Au début des années 1970 Excello ressort une grande partie de son catalogue swamp blues et assure de nouvelles productions en collaboration avec Mike Vernon du label anglais Blue Horizon, mais la direction de l’entreprise mise plus sur Nashboro et le secteur du gospel. En France l’Académie du Jazz décerne le prix Big Bill Broonzy du meilleur disque de blues traditionnel pour l’année 1970 à Slim Harpo, pour l’album Baby Scratch My Back. Mais lorsque WLAC passe au format Top 40 qui impacte fortement les ventes c’est le coup de grâce pour Excello. Le label publie son dernier titre en 1975.   
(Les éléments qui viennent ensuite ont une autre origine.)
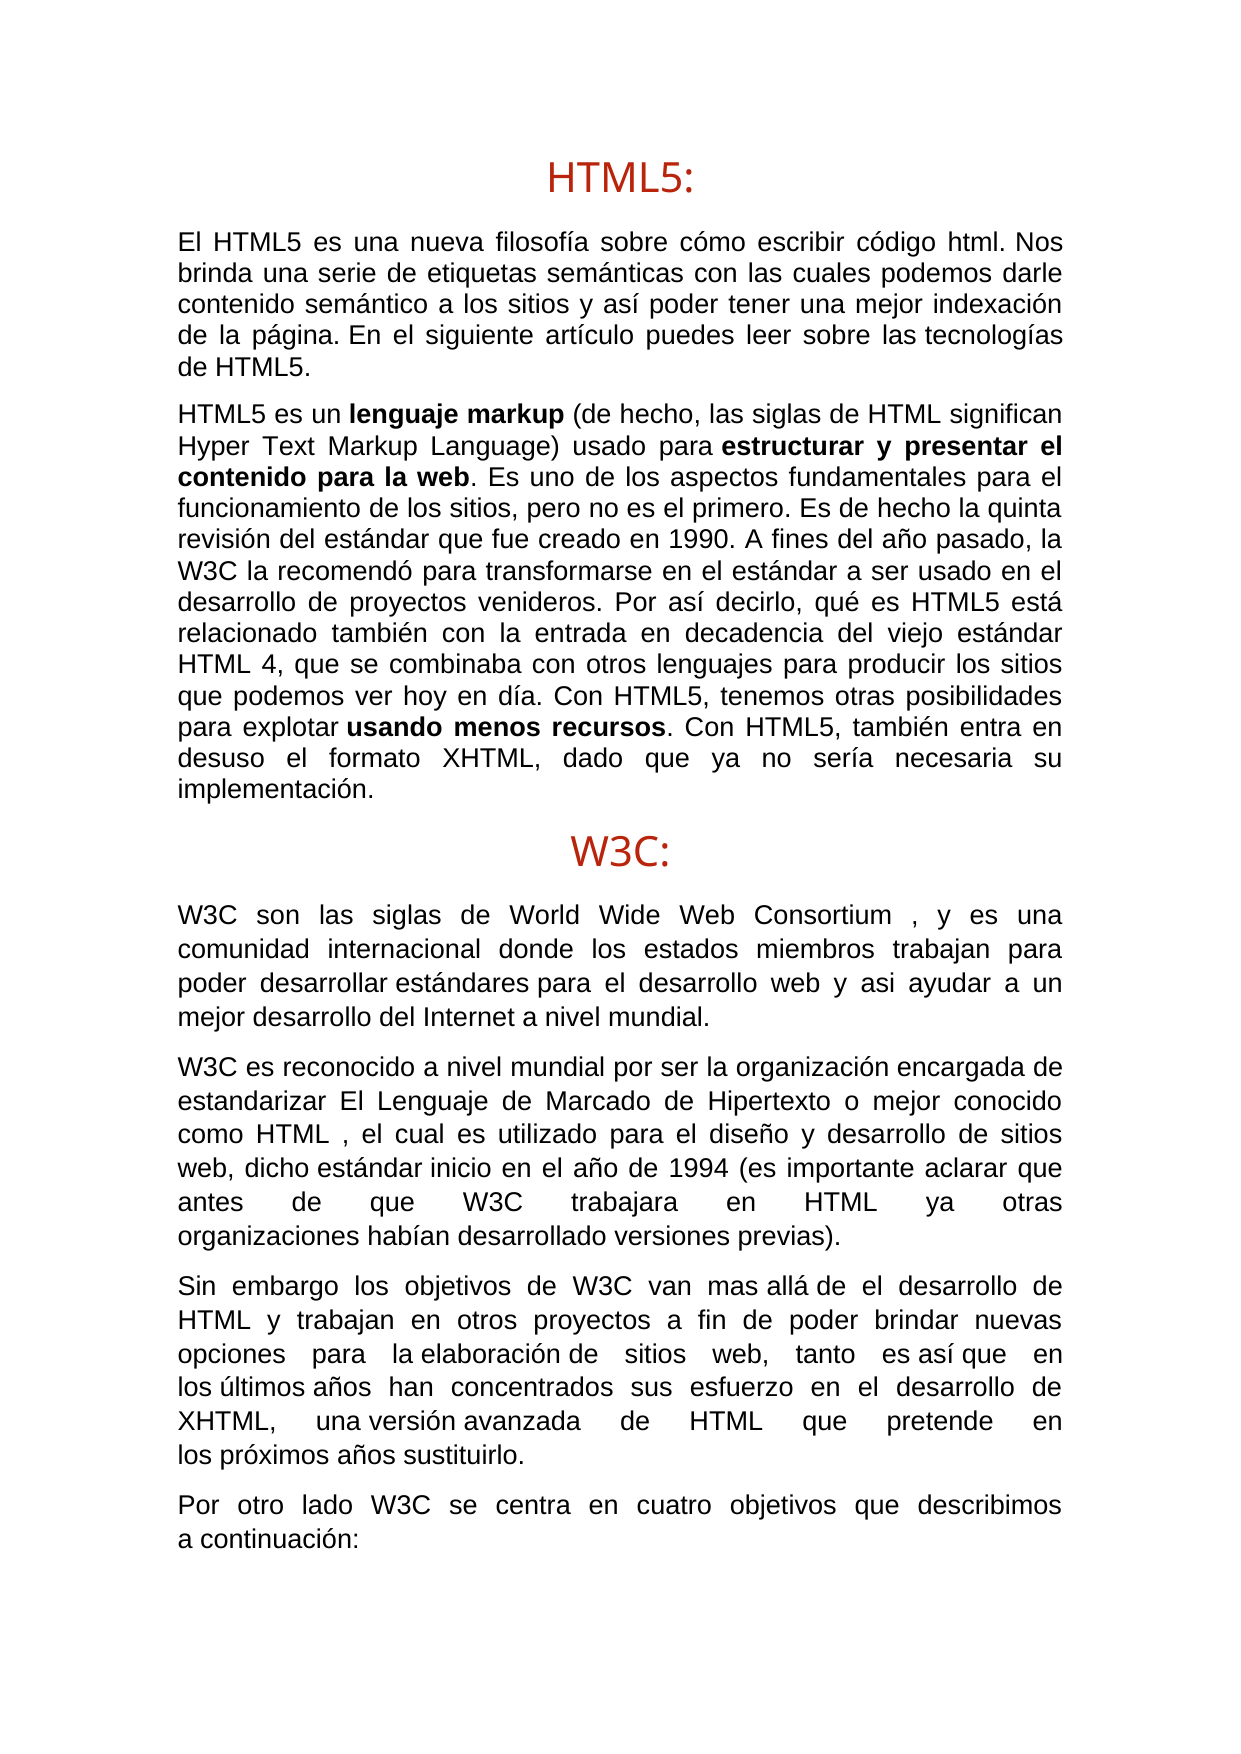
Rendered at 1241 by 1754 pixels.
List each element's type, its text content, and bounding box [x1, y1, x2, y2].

text El HTML5 es una nueva filosofía sobre cómo escribir código html. Nos brinda una serie de etiquetas semánticas con las cuales podemos darle contenido semántico a los sitios y así poder tener una mejor indexación de la página. En el siguiente artículo puedes leer sobre las tecnologías de HTML5. [311, 331, 1063, 382]
text HTML5 es un lenguaje markup (de hecho, las siglas de HTML significan Hyper Text Markup Language) usado para estructurar y presentar el contenido para la web. Es uno de los aspectos fundamentales para el funcionamiento de los sitios, pero no es el primero. Es de hecho la quinta revisión del estándar que fue creado en 1990. A fines del año pasado, la W3C la recomendó para transformarse en el estándar a ser usado en el desarrollo de proyectos venideros. Por así decirlo, qué es HTML5 está relacionado también con la entrada en decadencia del viejo estándar HTML 4, que se combinaba con otros lenguajes para producir los sitios que podemos ver hoy en día. Con HTML5, tenemos otras posibilidades para explotar usando menos recursos. Con HTML5, también entra en desuso el formato XHTML, dado que ya no sería necesaria su implementación. [177, 773, 1063, 805]
text HTML5: [177, 148, 1063, 204]
text Por otro lado W3C se centra en cuatro objetivos que describimos a continuación: [177, 1489, 1063, 1554]
text W3C son las siglas de World Wide Web Consortium , y es una comunidad internacional donde los estados miembros trabajan para poder desarrollar estándares para el desarrollo web y asi ayudar a un mejor desarrollo del Internet a nivel mundial. [177, 899, 1063, 1032]
text Sin embargo los objetivos de W3C van mas allá de el desarrollo de HTML y trabajan en otros proyectos a fin de poder brindar nuevas opciones para la elaboración de sitios web, tanto es así que en los últimos años han concentrados sus esfuerzo en el desarrollo de XHTML, una versión avanzada de HTML que pretende en los próximos años sustituirlo. [177, 1270, 1063, 1470]
text W3C: [177, 821, 1063, 878]
text W3C es reconocido a nivel mundial por ser la organización encargada de estandarizar El Lenguaje de Marcado de Hipertexto o mejor conocido como HTML , el cual es utilizado para el diseño y desarrollo de sitios web, dicho estándar inicio en el año de 1994 (es importante aclarar que antes de que W3C trabajara en HTML ya otras organizaciones habían desarrollado versiones previas). [177, 1051, 1063, 1251]
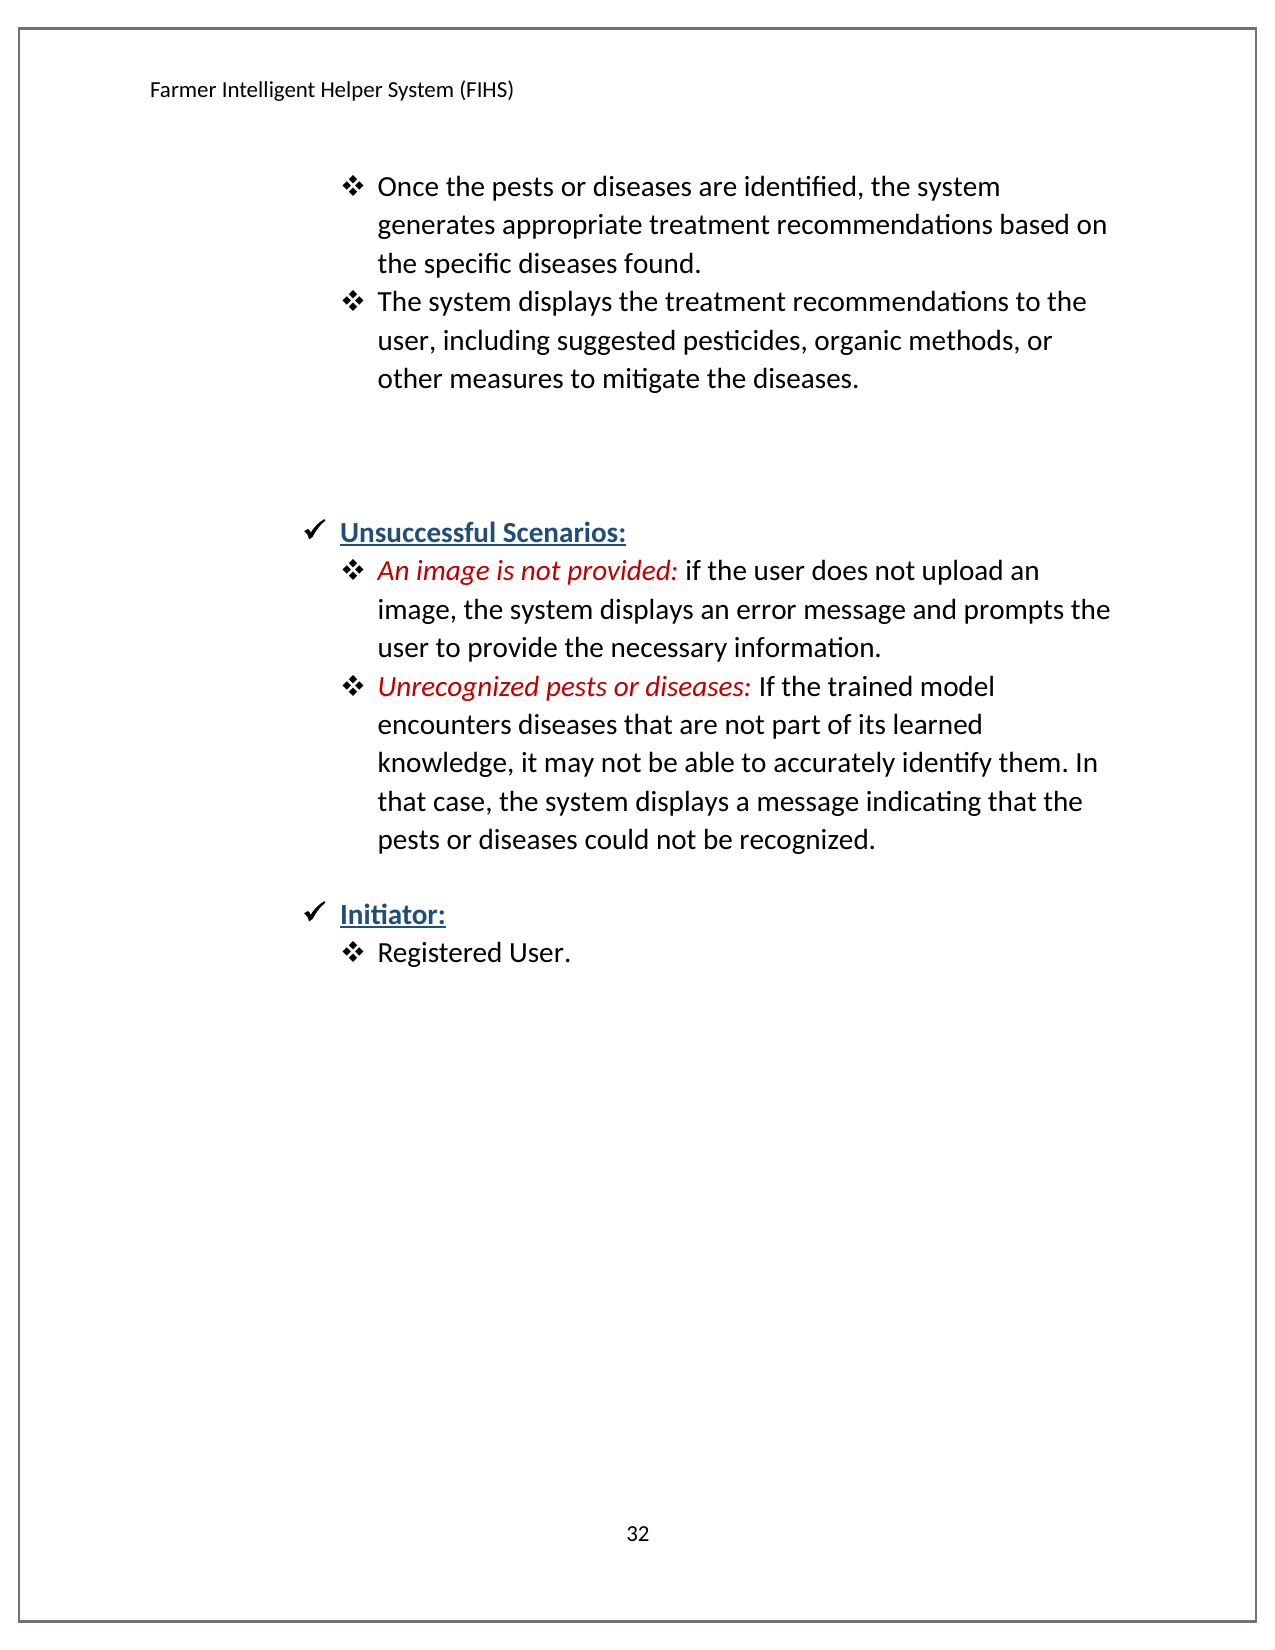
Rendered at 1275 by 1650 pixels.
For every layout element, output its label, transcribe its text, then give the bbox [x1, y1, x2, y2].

list Unsuccessful Scenarios: [302, 514, 1125, 549]
list An image is not provided: if the user does not upload an image, the system displays an error message and prompts the user to provide the necessary information. [340, 552, 1125, 665]
list Unrecognized pests or diseases: If the trained model encounters diseases that are not part of its learned knowledge, it may not be able to accurately identify them. In that case, the system displays a message indicating that the pests or diseases could not be recognized. [340, 668, 1125, 857]
list The system displays the treatment recommendations to the user, including suggested pesticides, organic methods, or other measures to mitigate the diseases. [340, 283, 1125, 396]
list Once the pests or diseases are identified, the system generates appropriate treatment recommendations based on the specific diseases found. [340, 168, 1125, 280]
list Registered User. [340, 934, 1125, 970]
list Initiator: [302, 896, 1125, 932]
Les enregistrements Excello ont été réédités à différentes reprises. À la fin des années 1980 et au début des années 1990, Rhino a publié plusieurs compilations des matrices du label de Nashville. Au début des années 1990, ces matrices ont été vendues à AVI Entertainment dont le patron Rob Santos a demandé au producteur Tom Moulton de redimensionner et mettre à niveau pratiquement tout le catalogue Excello, de sorte que beaucoup de rééditions de CD de 1993 à 1996 sont parues avec une excellente qualité sonore. En effet, peu d’enregistrements Excello ont été faits en stéréo à l’époque. Seules quelques éditions de la fin des années 60, notamment l'album Tip On In  de Slim Harpo, sont en vraie stéréo. Pour les premiers LP réinitialisés en format stéréo la publication indique ‘LPS’, d'autresblues excello records enregistrements ont été réédités simplement en mono, leur format d’origine.
En 1997, Hip-O, un label associé à MCA reprend AVI Entertainment. Au Royaume-Uni Ace records a également ressorti plus d’une trentaine de CDs de la grande période.
Outre son flair pour dénicher les talents, Jay Miller a fait un travail de production inestimable et la liste des artistes passés dans son studio entre le début des années 1950 et les années 1970 est assez impressionnante: Crown Prince Waterford, Rudy Green, Ted Jarrett, Jerry  McCain, Good Rockin' Sam, Johnny Angel, Guitar Red, Vince Monroe, Rudy Green, Lillian Offitt, Jay Nelson, Al Ferrier, Little Al, Classie Ballou, Cliff Butler & Eddie Hudson, Leroy Washington, Roshell Anderson, Joe Mayfield et plusieurs dizaines d’autres encore… Certains n’ont rayonné qu’en Louisiane, d’autres sont mondialement connus. 

Ernest Lafayette Young meurt à Nashville (Tennessee) le 8 juin 1977 à l’âge de 85 ans. J.D. Jay Miller décède à Lafayette (Louisiane) le 23 mars 1996 lors d’une opération du cœur, il avait 73 ans.